## Directive
Reproduce the text of the following records verbatim, line for line, omitting the pictures.

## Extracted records
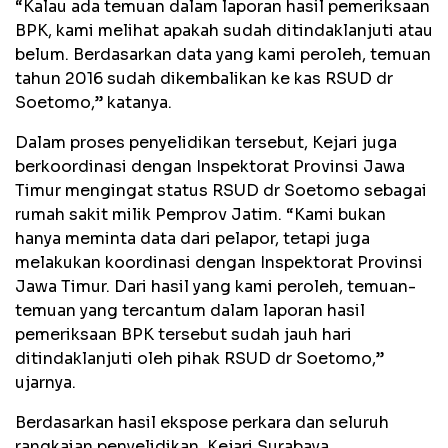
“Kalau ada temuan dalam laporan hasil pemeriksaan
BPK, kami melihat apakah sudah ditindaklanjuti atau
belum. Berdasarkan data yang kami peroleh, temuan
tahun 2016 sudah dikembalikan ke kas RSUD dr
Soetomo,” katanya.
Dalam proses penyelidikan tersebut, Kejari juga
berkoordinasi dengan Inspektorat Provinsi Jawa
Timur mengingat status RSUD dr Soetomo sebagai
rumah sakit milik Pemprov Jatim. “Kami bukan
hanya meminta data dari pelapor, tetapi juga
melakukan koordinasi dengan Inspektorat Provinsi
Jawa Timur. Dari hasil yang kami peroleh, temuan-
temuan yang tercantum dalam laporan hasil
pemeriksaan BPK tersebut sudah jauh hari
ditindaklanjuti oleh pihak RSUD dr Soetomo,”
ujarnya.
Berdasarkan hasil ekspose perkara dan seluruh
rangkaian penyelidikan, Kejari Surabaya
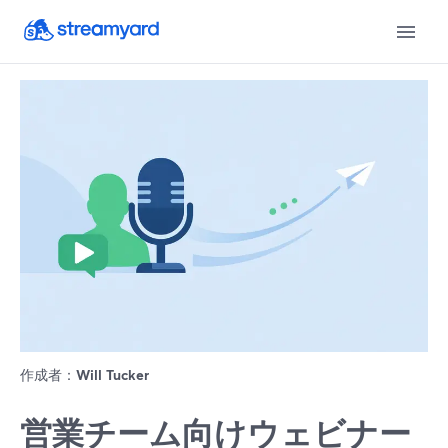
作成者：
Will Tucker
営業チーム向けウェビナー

## Solution
“Kalau ada temuan dalam laporan hasil pemeriksaan
BPK, kami melihat apakah sudah ditindaklanjuti atau
belum. Berdasarkan data yang kami peroleh, temuan
tahun 2016 sudah dikembalikan ke kas RSUD dr
Soetomo,” katanya.
Dalam proses penyelidikan tersebut, Kejari juga
berkoordinasi dengan Inspektorat Provinsi Jawa
Timur mengingat status RSUD dr Soetomo sebagai
rumah sakit milik Pemprov Jatim. “Kami bukan
hanya meminta data dari pelapor, tetapi juga
melakukan koordinasi dengan Inspektorat Provinsi
Jawa Timur. Dari hasil yang kami peroleh, temuan-
temuan yang tercantum dalam laporan hasil
pemeriksaan BPK tersebut sudah jauh hari
ditindaklanjuti oleh pihak RSUD dr Soetomo,”
ujarnya.
Berdasarkan hasil ekspose perkara dan seluruh
rangkaian penyelidikan, Kejari Surabaya
作成者：
Will Tucker
営業チーム向けウェビナー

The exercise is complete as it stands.